### ACTIVITY
Go through the entries below and copy each line that holds the word "lines".

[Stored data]
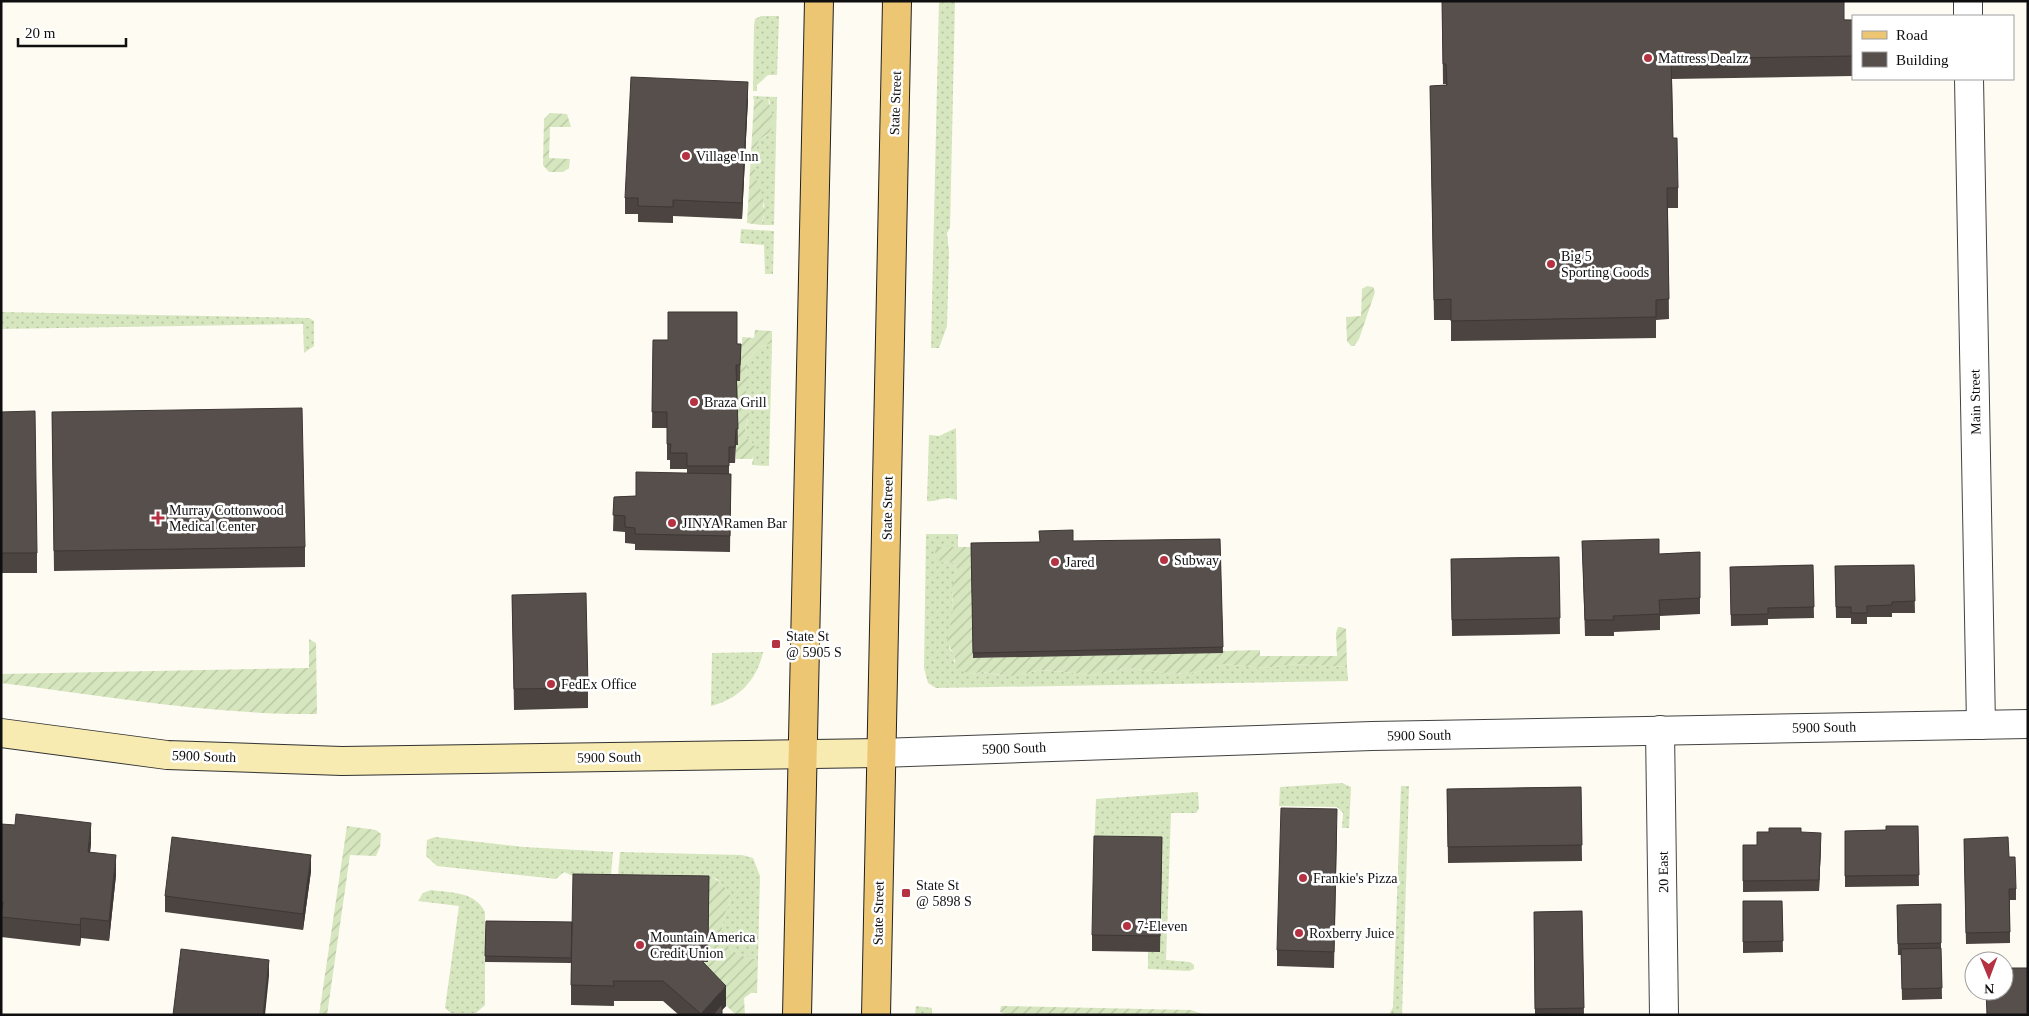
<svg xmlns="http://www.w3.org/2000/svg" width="2029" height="1016" font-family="Georgia,serif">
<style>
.grass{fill:url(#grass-dots)}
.garden{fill:url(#garden-furrows)}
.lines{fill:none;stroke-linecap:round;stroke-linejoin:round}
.minor-casing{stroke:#424242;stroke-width:30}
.tertiary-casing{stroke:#424242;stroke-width:30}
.secondary-casing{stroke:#313131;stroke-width:30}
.primary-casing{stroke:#202020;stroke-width:30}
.minor{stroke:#fff;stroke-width:28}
.tertiary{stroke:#fff;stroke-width:28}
.secondary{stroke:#f8ebb2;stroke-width:28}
.primary{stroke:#edc673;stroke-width:28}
.wall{fill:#4b4441}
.shaded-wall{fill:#3d3735}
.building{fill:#574f4c;stroke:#3d3735}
.poi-dot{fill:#b43242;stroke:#fff;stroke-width:2}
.labels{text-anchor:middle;stroke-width:5;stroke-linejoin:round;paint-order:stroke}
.poi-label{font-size:14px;fill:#0f0f0f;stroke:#fff;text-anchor:start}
.street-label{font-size:14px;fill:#0f0f0f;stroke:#fff}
</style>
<defs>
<pattern id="grass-dots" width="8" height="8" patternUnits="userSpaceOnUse" patternTransform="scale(1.25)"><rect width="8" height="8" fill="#d6e6be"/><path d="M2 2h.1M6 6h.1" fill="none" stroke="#b6c4a2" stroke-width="1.8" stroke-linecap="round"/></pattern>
<pattern id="garden-furrows" width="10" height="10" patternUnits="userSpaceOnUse" patternTransform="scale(1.25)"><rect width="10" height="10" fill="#d6e6be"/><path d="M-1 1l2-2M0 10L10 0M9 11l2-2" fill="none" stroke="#b6c4a2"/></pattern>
</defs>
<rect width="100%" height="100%" fill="#fefbf2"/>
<!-- grass -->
<path class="grass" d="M 939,1 L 955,1 L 950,228 L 947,233 L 949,252 L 947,326 L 939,348 L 931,348 Z
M 761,16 L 779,16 L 777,75 L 768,75 L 757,85 L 757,91 L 753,91 L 754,25 L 755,19 Z
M 753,96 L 777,97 L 774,225 L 761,225 C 768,211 763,197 757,184 C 753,173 754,151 759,140 L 767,135 L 774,122 L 770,113 L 770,102 L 768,99 L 754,101 Z
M 741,229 L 774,231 L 773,274 L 765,274 L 764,245 L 740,243 Z
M 1,312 L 309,318 L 314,321 L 314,346 L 304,353 L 303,324 L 1,329 Z
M 772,343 L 769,466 L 752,465 L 755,446 L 747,438 L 745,429 L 748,420 L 745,397 L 747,362 L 758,348 Z
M 956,428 L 957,500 C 942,495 938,503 927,501 L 929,435 L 939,436 Z
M 926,534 L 958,534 L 958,548 L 944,547 L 941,562 L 953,563 L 957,569 L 952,595 L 953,611 L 949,648 L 954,655 L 954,662 L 970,674 L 982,672 L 1001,675 L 1021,674 L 1043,670 L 1092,675 L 1129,668 L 1173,674 L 1198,672 L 1224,664 L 1264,668 L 1296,664 L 1347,667 L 1348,681 L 936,688 L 928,683 L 924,668 Z
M 763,652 C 757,680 739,699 711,706 L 712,653 Z
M 1342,783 L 1351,787 L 1349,828 L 1342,828 L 1343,813 L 1337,807 L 1279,806 L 1280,787 Z
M 1401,786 L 1409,786 L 1402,1015 L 1389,1015 L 1393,1007 Z
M 1198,792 L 1199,809 L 1196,813 L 1171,813 L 1166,960 L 1190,962 L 1194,965 L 1194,969 L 1189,971 L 1148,969 L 1148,952 L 1094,852 L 1096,799 Z
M 435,837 L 524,847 L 613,852 L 611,875 L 573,876 L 564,872 L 556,879 L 437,866 L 426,856 L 427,840 Z
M 620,852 L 742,855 L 753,858 L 760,876 L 758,959 C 737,958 717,945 723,921 C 725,911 731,903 730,894 L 717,879 L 705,875 L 679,885 L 618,877 Z
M 431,890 C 451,893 475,891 485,912 L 485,1005 L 476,1013 L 451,1013 L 445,1008 L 459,906 L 418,901 L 423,893 Z
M 916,1006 L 932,1008 L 932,1015 L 915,1015 Z"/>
<!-- garden -->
<path class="garden" d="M 768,99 L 774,122 L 769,133 L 759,140 C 754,151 753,174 758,184 C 762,193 764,197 763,207 L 766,209 L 761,225 L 747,223 L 754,101 Z
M 550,113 L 567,114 L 571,127 L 550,127 L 549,158 L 570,159 L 569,168 L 563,172 L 549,172 L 543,165 L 544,119 Z
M 1367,286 L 1373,287 L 1375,292 L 1359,339 L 1354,346 L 1351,346 L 1347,341 L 1346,317 L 1361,316 L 1362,289 Z
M 755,330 L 772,331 L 772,343 L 758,348 L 747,362 L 746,400 L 749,415 L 745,429 L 747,438 L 755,446 L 755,453 L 752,459 L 736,459 L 736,445 L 738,445 L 736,381 L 740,381 L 737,344 L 742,344 L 742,337 L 754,338 Z
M 940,547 L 971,547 L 973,658 L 1260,650 L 1260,656 L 1337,656 L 1336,633 L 1338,627 L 1341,627 L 1346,629 L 1347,667 L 1296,664 L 1264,668 L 1224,664 L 1198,672 L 1173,674 L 1129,668 L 1092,675 L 1043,670 L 1010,676 L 982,672 L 970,674 L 956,668 L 954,655 L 947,642 L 953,611 L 952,587 L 957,569 L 953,563 L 941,562 L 936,557 L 935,550 Z
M 309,639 L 316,643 L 317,714 C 211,715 107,696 1,683 L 1,674 L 309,668 Z
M 347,826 L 376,830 L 381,834 L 380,847 L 376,856 L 350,855 L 327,1015 L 319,1015 Z
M 699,875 C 713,874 722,883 730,894 C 731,903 725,911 723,921 C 717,945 737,958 758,959 L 757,993 L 751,993 L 744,998 L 745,1015 L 736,1015 L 702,982 L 679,885 Z
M 1001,1006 L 1191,1010 L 1205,1015 L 1006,1014 L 1000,1012 Z"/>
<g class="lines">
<defs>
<path id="minor" d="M 1968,1 L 1968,16
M 1969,79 L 1981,725
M 1660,730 L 1664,1015"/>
<path id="tertiary" d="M 880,753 L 1372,736 L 2028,724"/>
<path id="secondary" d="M 1,733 L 167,755 L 342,761 L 880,753"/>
<path id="primary" d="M 797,1015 L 819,1
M 876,1015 L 897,1"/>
</defs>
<!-- minor casing -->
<use href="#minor" class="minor-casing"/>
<!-- tertiary casing -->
<use href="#tertiary" class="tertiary-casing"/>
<!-- secondary casing -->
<use href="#secondary" class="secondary-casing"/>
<!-- primary casing -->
<use href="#primary" class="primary-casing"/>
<!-- minor -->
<use href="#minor" class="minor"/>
<!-- tertiary -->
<use href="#tertiary" class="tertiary"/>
<!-- secondary -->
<use href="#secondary" class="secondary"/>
<!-- primary -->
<use href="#primary" class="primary"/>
</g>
<!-- wall -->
<path class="wall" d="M 1442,1 L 1853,20 L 1853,76 L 1672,79 L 1673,138 L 1678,188 L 1678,208 L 1668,208 L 1669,319 L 1656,320 L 1656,338 L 1451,341 L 1451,320 L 1434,320 L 1430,86 L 1446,85 L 1446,84 L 1443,84 Z
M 748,98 L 742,219 L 673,216 L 673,223 L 638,222 L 638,214 L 625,214 L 625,198 Z
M 653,340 L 741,344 L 740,381 L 737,381 L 738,445 L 736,445 L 735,463 L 729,463 L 729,474 L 731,474 L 730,552 L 635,550 L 635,544 L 625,543 L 625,532 L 613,531 L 614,497 L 636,496 L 687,473 L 687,469 L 670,469 L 670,460 L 667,460 L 667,428 L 652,428 Z
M 1,412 L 37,553 L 37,573 L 1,573 Z
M 52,412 L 305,547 L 305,567 L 54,571 Z
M 1220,539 L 1223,653 L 973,658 L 971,543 Z
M 1582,541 L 1659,554 L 1700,552 L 1700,614 L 1660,616 L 1660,630 L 1614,632 L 1614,636 L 1585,636 Z
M 1559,557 L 1560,634 L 1452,636 L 1451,559 Z
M 1813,565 L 1814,618 L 1768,619 L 1768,625 L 1731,626 L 1730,567 Z
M 1914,565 L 1915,613 L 1892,613 L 1892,617 L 1867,617 L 1867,624 L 1851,624 L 1851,618 L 1836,618 L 1835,566 Z
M 512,595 L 588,688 L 588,708 L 514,710 Z
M 1581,787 L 1582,861 L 1448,863 L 1447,789 Z
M 1,824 L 91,843 L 90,852 L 116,875 L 109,941 L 81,938 L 80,946 L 1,937 Z
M 1337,825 L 1334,968 L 1277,966 L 1277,950 Z
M 1918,826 L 1919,886 L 1845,887 L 1845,831 L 1886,830 Z
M 1801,832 L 1821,844 L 1819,891 L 1743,892 L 1743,845 L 1757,845 Z
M 1162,837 L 1160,952 L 1092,951 L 1092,935 Z
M 1964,839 L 2009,857 L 2016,889 L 2016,900 L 2010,900 L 2010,943 L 1966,944 Z
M 311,871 L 303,930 L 165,912 L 165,896 Z
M 709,876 L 708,962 L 703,962 L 726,1006 L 722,1010 L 722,1015 L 679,1015 L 663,1001 L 614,1001 L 614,1006 L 571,1005 L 571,963 L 485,962 L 486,921 L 572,922 Z
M 1743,901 L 1782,901 L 1783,952 L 1743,953 Z
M 1941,904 L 1941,948 L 1942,999 L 1902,1000 L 1901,955 L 1898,955 L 1897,905 Z
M 1582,911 L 1584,1015 L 1535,1015 L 1534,912 Z"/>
<!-- shaded-wall -->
<path class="shaded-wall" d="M 748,82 L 748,98 L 742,219 L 742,203 Z
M 91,823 L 91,843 L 88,872 L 88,852 Z
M 1821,833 L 1821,844 L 1819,891 L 1819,880 Z
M 116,855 L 116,875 L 109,941 L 109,921 Z
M 311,855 L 311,871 L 303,930 L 303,914 Z
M 81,918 L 81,938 L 80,946 L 80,925 Z
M 269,960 L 269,976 L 265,1015 L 263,1015 Z
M 726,986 L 726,1006 L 722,1010 L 722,1015 L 701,1015 L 701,1014 Z"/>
<!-- building -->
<path class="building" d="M 1442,1 L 1844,1 L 1844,20 L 1853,20 L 1853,56 L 1671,59 L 1673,138 L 1677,138 L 1678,188 L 1667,188 L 1669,299 L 1656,300 L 1656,317 L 1451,321 L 1451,299 L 1434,300 L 1430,86 L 1447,85 L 1446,64 L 1443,64 Z
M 631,77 L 748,82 L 742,203 L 673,200 L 673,207 L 638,206 L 638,198 L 625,198 Z
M 668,312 L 737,312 L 737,344 L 741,344 L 740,365 L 736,365 L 738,429 L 736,429 L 735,447 L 729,447 L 729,466 L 687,466 L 687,453 L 670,453 L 671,444 L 667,444 L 667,412 L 652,412 L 653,340 L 668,340 Z
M 302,408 L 305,547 L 54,551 L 52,412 Z
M 35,411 L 37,553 L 1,553 L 1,412 Z
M 636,472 L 731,474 L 730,536 L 635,534 L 635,528 L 625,527 L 625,516 L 613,515 L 614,497 L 636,496 Z
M 1073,530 L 1073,541 L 1220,539 L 1223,647 L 973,653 L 971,543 L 1040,542 L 1039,531 Z
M 1659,539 L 1659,554 L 1700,552 L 1700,598 L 1659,600 L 1660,614 L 1613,616 L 1614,620 L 1585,620 L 1582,541 Z
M 1559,557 L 1560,618 L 1452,620 L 1451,559 Z
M 1813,565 L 1814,607 L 1768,608 L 1768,614 L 1731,615 L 1730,567 Z
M 1914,565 L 1915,601 L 1892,602 L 1892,605 L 1867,606 L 1867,613 L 1851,613 L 1851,607 L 1836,607 L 1835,566 Z
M 586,593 L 588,688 L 514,689 L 512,595 Z
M 1581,787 L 1582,845 L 1448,847 L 1447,789 Z
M 1281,808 L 1337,809 L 1334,952 L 1277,950 Z
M 16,814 L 91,823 L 88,852 L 116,855 L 109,921 L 81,918 L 80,925 L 1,917 L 3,902 L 1,902 L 1,824 L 15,825 Z
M 1886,826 L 1918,826 L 1919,875 L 1845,876 L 1845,831 L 1886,830 Z
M 1769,828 L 1801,828 L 1801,832 L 1821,833 L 1819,880 L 1743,881 L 1743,845 L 1757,845 L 1757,832 L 1769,832 Z
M 1094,836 L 1162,837 L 1160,936 L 1092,935 Z
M 172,837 L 311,855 L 303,914 L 165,896 Z
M 2008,837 L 2009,857 L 2015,857 L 2016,889 L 2009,889 L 2010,932 L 1966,933 L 1964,839 Z
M 573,874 L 709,876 L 708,942 L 702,942 L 702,961 L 726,986 L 701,1014 L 663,981 L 613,981 L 614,986 L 571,985 Z
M 1743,901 L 1782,901 L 1783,941 L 1743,942 Z
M 1941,904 L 1941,943 L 1898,944 L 1897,905 Z
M 1582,911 L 1584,1008 L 1535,1009 L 1534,912 Z
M 486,921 L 572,922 L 571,958 L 485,956 Z
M 1941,948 L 1942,988 L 1902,989 L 1901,949 Z
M 181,949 L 269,960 L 263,1015 L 173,1015 Z
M 2004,968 L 2028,968 L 2028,1015 L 1987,1015 L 1986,991 L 2004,991 Z
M 722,1004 L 722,1015 L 713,1015 Z"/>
<!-- markers -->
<g class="poi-dot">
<circle cx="1648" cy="58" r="5"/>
<circle cx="686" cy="156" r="5"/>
<circle cx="1551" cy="264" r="5"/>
<circle cx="694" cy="402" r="5"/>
<path d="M155.5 510.5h5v5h5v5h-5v5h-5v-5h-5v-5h5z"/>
<circle cx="672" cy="523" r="5"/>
<circle cx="1164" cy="560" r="5"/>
<circle cx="1055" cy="562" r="5"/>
<rect x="771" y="639" width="10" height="10" rx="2.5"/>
<circle cx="551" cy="684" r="5"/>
<circle cx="1303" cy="878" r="5"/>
<rect x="901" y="888" width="10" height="10" rx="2.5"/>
<circle cx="1127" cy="926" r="5"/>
<circle cx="1299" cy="933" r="5"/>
<circle cx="640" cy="945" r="5"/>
</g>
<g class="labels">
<!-- poi labels -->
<g class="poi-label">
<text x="1658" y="63">Mattress Dealzz</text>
<text x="696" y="161">Village Inn</text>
<text x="1561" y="261">Big 5<tspan x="1561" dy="16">Sporting Goods</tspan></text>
<text x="704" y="407">Braza Grill</text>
<text x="169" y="515">Murray Cottonwood<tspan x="169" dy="16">Medical Center</tspan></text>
<text x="682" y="528">JINYA Ramen Bar</text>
<text x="1174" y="565">Subway</text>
<text x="1065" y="567">Jared</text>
<text x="786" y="641">State St<tspan x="786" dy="16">@ 5905 S</tspan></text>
<text x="561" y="689">FedEx Office</text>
<text x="1313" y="883">Frankie's Pizza</text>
<text x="916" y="890">State St<tspan x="916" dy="16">@ 5898 S</tspan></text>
<text x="1137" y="931">7-Eleven</text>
<text x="1309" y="938">Roxberry Juice</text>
<text x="650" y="942">Mountain America<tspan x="650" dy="16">Credit Union</tspan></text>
</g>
<!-- street labels -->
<g class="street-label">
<text transform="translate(895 103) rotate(-88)" y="5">State Street</text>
<text transform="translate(1975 402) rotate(-91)" y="5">Main Street</text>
<text transform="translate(887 508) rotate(-89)" y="5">State Street</text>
<text transform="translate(1824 727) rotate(-1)" y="5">5900 South</text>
<text transform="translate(1419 735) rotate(-1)" y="5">5900 South</text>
<text transform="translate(1014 748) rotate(-2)" y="5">5900 South</text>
<text transform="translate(204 756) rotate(2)" y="5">5900 South</text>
<text transform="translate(609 757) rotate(-1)" y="5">5900 South</text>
<text transform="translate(1663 872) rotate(-91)" y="5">20 East</text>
<text transform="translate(878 913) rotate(-89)" y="5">State Street</text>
</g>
</g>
<!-- border -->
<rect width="2029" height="1016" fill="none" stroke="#0f0f0f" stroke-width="5"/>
<!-- legend -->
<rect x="1852" y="15" width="162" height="65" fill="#ffffff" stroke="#9f9f9f"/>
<rect x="1862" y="31" width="25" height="8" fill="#edc673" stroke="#9f9f9f"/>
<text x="1896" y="40" font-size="15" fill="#0f0f0f">Road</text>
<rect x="1862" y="52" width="25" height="15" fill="#574f4c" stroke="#9f9f9f"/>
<text x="1896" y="65" font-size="15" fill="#0f0f0f">Building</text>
<!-- north arrow -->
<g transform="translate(1989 976) rotate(179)"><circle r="24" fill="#ffffff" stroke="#9f9f9f"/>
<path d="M0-4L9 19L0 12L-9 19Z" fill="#b43242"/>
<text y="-8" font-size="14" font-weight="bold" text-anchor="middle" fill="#0f0f0f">N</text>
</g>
<!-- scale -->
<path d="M18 38v8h108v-8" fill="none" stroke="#0f0f0f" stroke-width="2.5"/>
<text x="25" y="38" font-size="15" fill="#0f0f0f" stroke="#ffffff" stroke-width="4" paint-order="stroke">20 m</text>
</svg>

### YOUR SOLUTION
.lines{fill:none;stroke-linecap:round;stroke-linejoin:round}
<g class="lines">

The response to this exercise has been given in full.